Mastering LOB Development for Silverlight 5: A Case Study in Action
A lot of developers find themselves faced with the challenge of of creating a Line Of Business (LOB) application without much direction beyond the technical specifications of the application/system. Having been in that situation, working in a technology you may be unfamiliar with in a greenfield situation, I can attest to the fact that it is a daunting proposition. Especially with something as complex and powerful as Silverlight 5. When I was facing my first LOB application I would have cut a deal with the devil to have a fully fleshed example application that I could walk through and understand before I took on the challenge at hand. For those that are facing a situation like this or for even those, like me, that develop LOB apps every day, this is the book for you. Even as a seasoned developer, I found useful information in this book and I am keeping it close as a reference source going forward.
So what about the book?
I can sum it up in one word; Wow. This book is heavy on content and examples delivering
what it promises and more. With most titles that purport to cover the
development of applications, it seems that they are often heavy on theory but
very light on providing examples of how to apply the theory leaving the reader
to flee to The Code Project to find relevant sample code. That is not the case here. In
fact, there are times where the discussion of the samples take up more space
than the chapter that covered the concept being illustrated. This is
specifically why I liked this book. Because it walks the reader through the steps
to actually generate sample applications based on the concepts covered. It is like
a built-in blueprint that teaches you the why then proceeds to show you the
how. As a developer, I found this refreshing and was amazed that I didn’t have
to do any research on my own… everything I needed was in the book. And when I
did want to dive deeper on a subject, the additional resources at the end of
each chapter provided solid jumping-off points to the best content on the
Even though the book targets LOB applications specifically,
and browser-based Silverlight more generally, I think there is good material
for any Silverlight developer. The book also covers the challenges/advantages
of OOB Silverlight applications giving the developer what they need to know to
successfully implement an OOB application. ...and I’m glad to say that the chapter
was much more than just ‘Set the OOB check box on in the project properties’. They authors actually address what that check box means and the ramifications on your project. They also cover trusted in-browser execution and what it takes to set that up. Overall, the
patterns and methods presented in the book are applicable across nearly every
type of SL application. I found myself even applying the knowledge gained from
this title to a Windows Phone 7 Silverlight application I’m working on. The
lessons and the knowledge in this book are both deep and wide with it casting a
net that is going to cover nearly everything needed to develop a SL app from
start to finish... whether it is a LOB app or not. As I said in the introduction, this is a book I am going to go back to for some time to come.

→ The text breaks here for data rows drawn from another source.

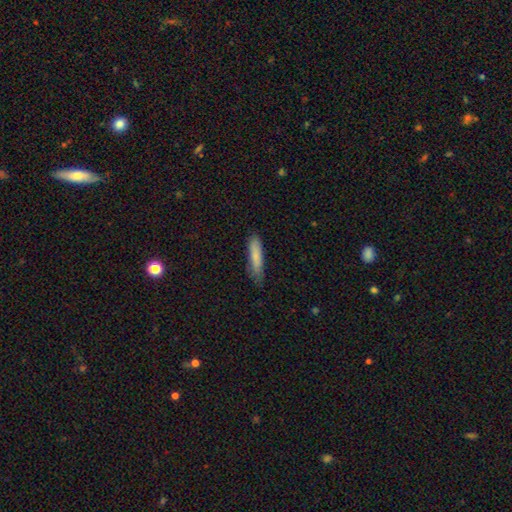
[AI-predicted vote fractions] Morphology: type=smooth (81%); roundness=cigar-shaped (80%); merging=none (72%).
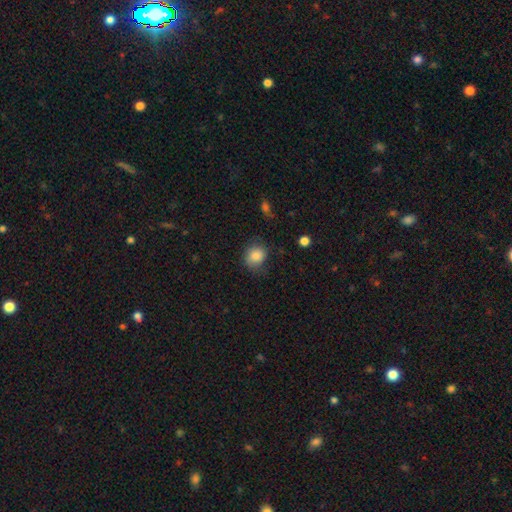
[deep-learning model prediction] Overall: smooth (83%). How rounded: round (70%). Merging: none (66%).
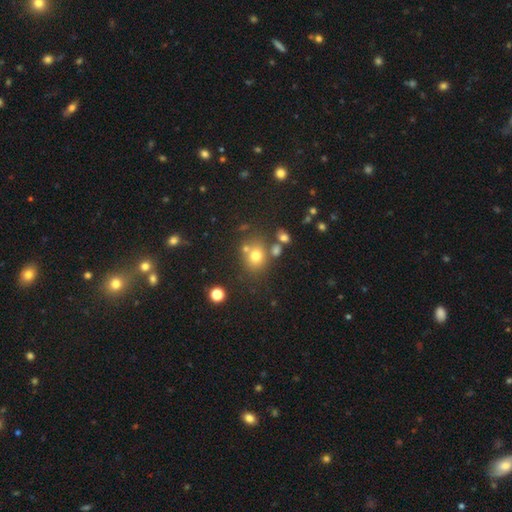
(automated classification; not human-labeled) smooth_or_featured: smooth (p=0.70) [alt: star or artifact p=0.18]
how_rounded: round (p=0.68) [alt: in between p=0.31]
merging: none (p=0.66) [alt: merger p=0.16]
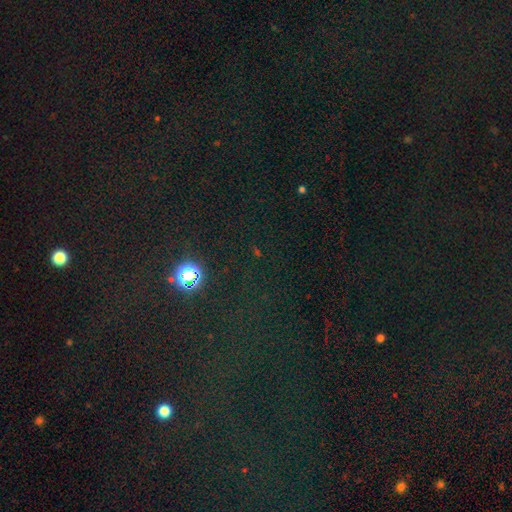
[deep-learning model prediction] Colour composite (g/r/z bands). It shows a star or artifact, not a galaxy (74%).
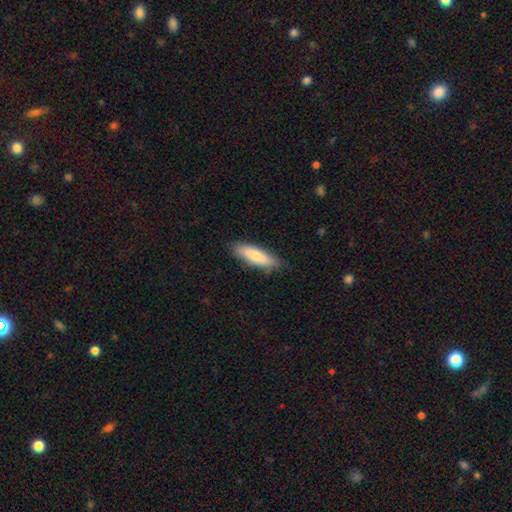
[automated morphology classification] smooth-or-featured: smooth: 77% | featured or disk: 17% | star or artifact: 6%
  how-rounded: cigar-shaped: 51% | in between: 48% | round: 2%
  merging: none: 83% | minor disturbance: 14% | major disturbance: 3% | merger: 1%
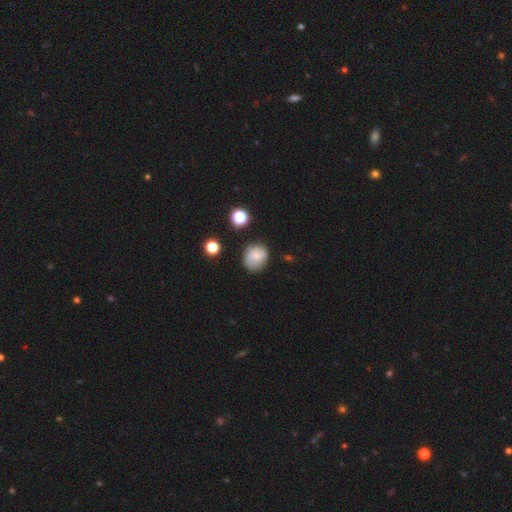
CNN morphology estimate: A smooth galaxy with no disk features (65%) that is round (73%).

Vote fractions:
- Smooth or featured? smooth: 65% / featured or disk: 24% / star or artifact: 11%
- How rounded? round: 73% / in between: 26% / cigar-shaped: 1%
- Merging? none: 69% / minor disturbance: 22% / major disturbance: 6% / merger: 3%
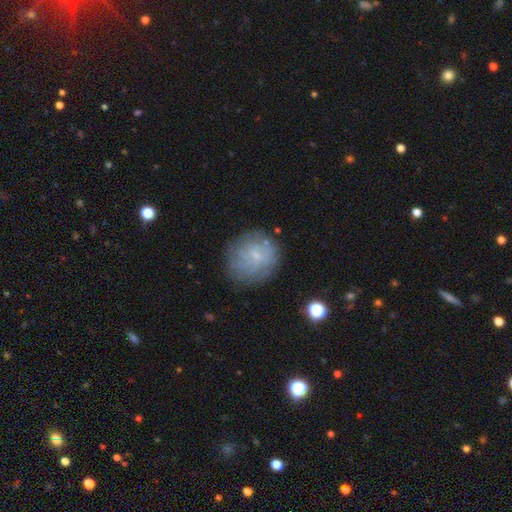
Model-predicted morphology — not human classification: This is possibly a smooth galaxy (45%, tied with featured or disk). Merging: likely none (74%).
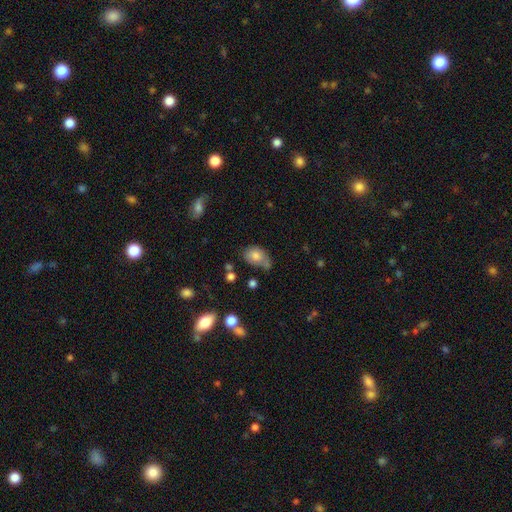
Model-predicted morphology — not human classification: Smooth or featured? Predicted: smooth (p=0.76). How rounded? Predicted: in between (p=0.75). Merging? Predicted: none (p=0.41).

It is not only educational the first time through but will be useful as a
reference going forward.
There is a section on testing which I found especially useful since
testing of SL applications seems to be something that isn’t often talked about. It covers both server-side and client-side testing and talks about some of the different test runners, how to setup a SL project for testing, and even how to mock async calls.

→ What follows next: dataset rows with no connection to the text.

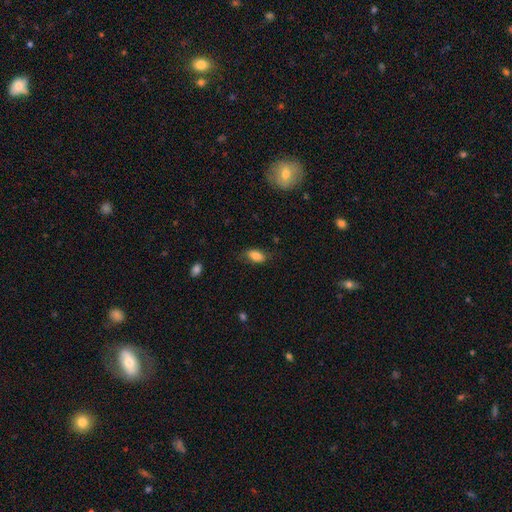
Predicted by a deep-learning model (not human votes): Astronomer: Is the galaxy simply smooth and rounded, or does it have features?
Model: smooth — 82%.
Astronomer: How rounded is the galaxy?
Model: in between — 89%.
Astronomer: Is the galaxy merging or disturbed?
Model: none — 71%.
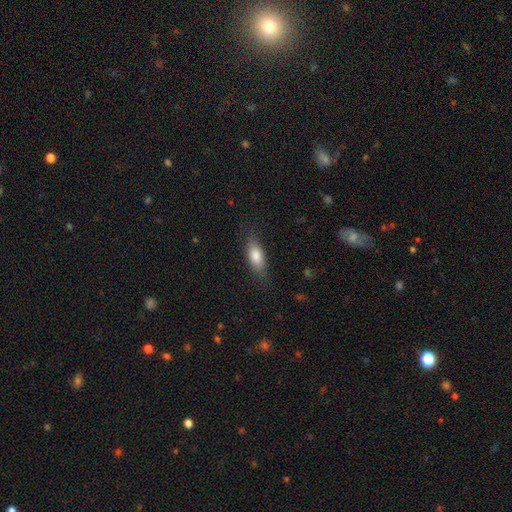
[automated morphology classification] smooth-or-featured: smooth: 79% | featured or disk: 14% | star or artifact: 7%
  how-rounded: in between: 75% | cigar-shaped: 22% | round: 3%
  merging: none: 80% | minor disturbance: 15% | major disturbance: 4% | merger: 1%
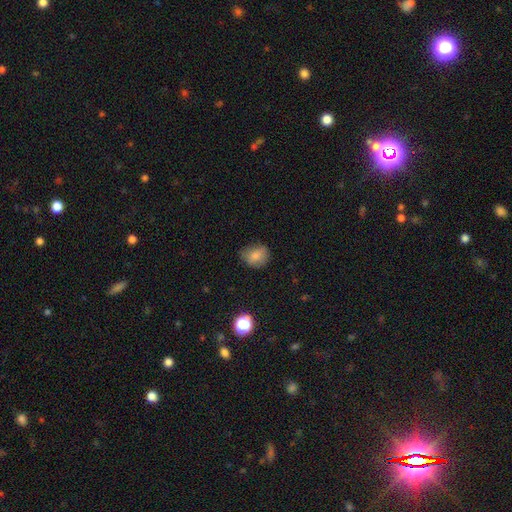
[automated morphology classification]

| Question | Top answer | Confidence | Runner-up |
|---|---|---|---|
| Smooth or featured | smooth | 79% | star or artifact (11%) |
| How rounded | round | 52% | in between (47%) |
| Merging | none | 69% | minor disturbance (24%) |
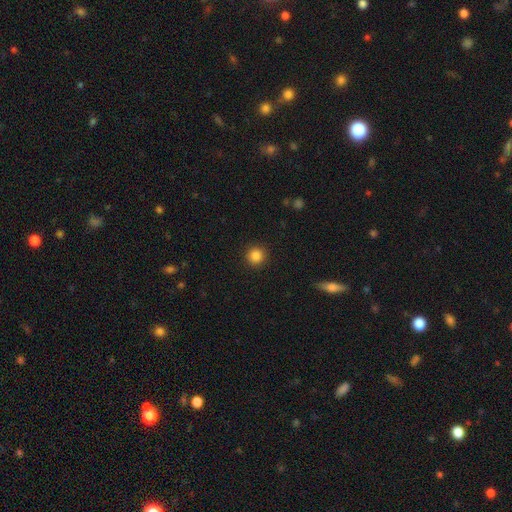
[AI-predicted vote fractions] Overall: smooth (85%). How rounded: round (95%). Merging: none (92%).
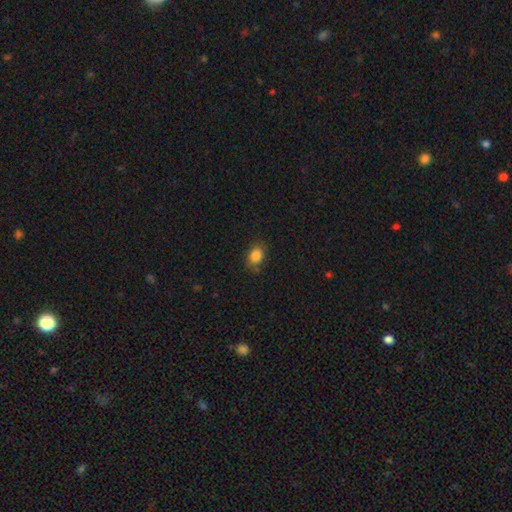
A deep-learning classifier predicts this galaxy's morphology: Q: Smooth or featured?
A: smooth (85%); runner-up: star or artifact (10%)
Q: How rounded?
A: in between (54%); runner-up: round (44%)
Q: Merging?
A: none (79%); runner-up: minor disturbance (16%)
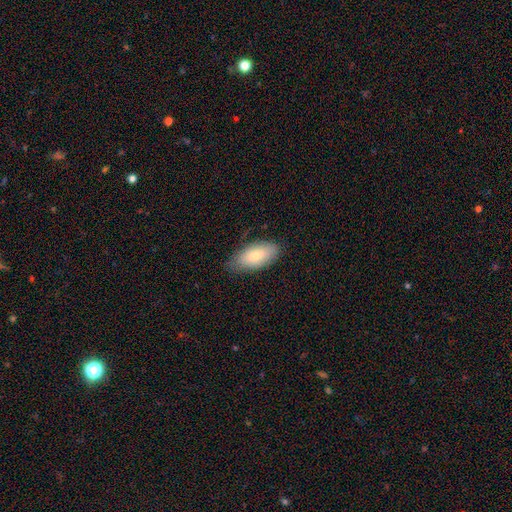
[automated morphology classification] A smooth galaxy with no disk features (75%) that is in between round and cigar-shaped (91%). Merging: none (76%).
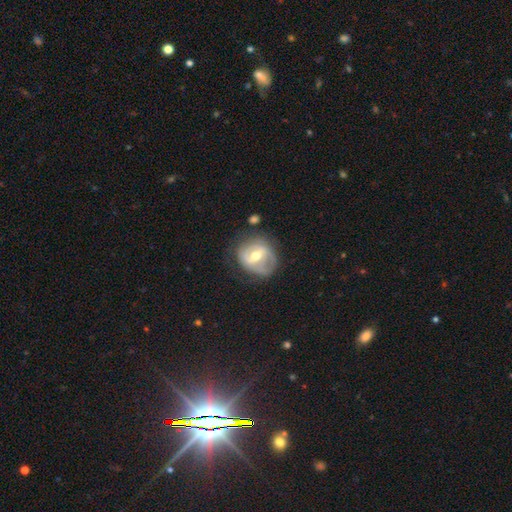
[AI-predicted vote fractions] Smooth or featured?
  - featured or disk: 70% *
  - smooth: 24%
  - star or artifact: 6%
Edge-on disk?
  - no: 97% *
  - yes: 3%
Bar?
  - weak: 48% *
  - strong: 33%
  - no: 19%
Spiral arms?
  - yes: 71% *
  - no: 29%
Bulge size?
  - moderate: 72% *
  - small: 21%
  - large: 5%
  - none: 1%
  - dominant: 1%
Merging?
  - none: 61% *
  - minor disturbance: 24%
  - major disturbance: 13%
  - merger: 2%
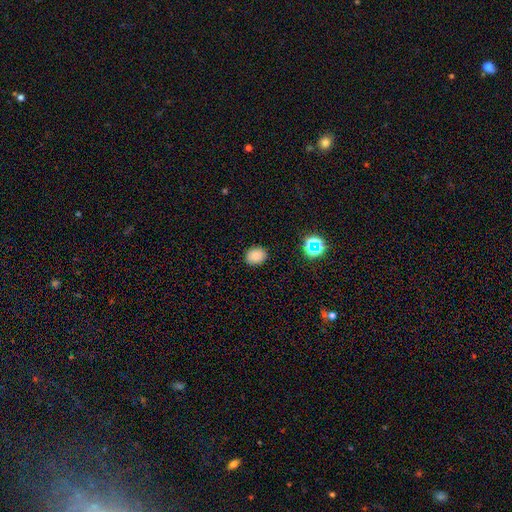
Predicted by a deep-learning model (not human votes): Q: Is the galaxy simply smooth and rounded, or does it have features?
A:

Chapters on error handling techniques, consuming WCF web services, integrating
application security were all great and really illustrate the idea that the book
is about delivering LOB apps from end to end… Not just getting you to where
something is working and then leaving you to fend for yourself. There is even a
chapter dealing specifically with error handling/logging in SL apps and
demonstrating how to setup a centralized logging server. Admittedly, the example shows
integrating with TFS for bug tracking. I would have liked an example with
Log4Net as the back-end since that seems to be a popular approach. However, the overall
completeness of the case studies and the fact that all of these topics were even
covered was a pleasant surprise. The authors took into consideration the differences between SL 4 and SL 5 letting you know where those differences would impact your work and
provided guidance on how to handle them. (Clearly acknowledging that not everyone is working in SL 5 yet)
If there was something that struck me as missing it was a
chapter on long-polling or SignalR. A lot of applications, especially LOB, need
to be notified of changes on the server or in other clients and a discussion of
techniques to address that would have made this book 100% complete. Especially
since SignalR is going to be integrated into .NET. But, at the same time, I’m
willing to overlook this omission as a topic like SignalR is still relatively
new to the SL scene and, as it isn’t part of a production .NET release yet, I can see people
avoiding it in mission-critical LOB applications.
Overall, I found this to be an excellent book and a very
thorough blueprint for Silverlight LOB applications. If this is an area you
find yourself working in, this would be an excellent title to have on your
bookshelf. I've been so disappointed with so many titles like this before that I was really surprised and pleased on how useful the book is.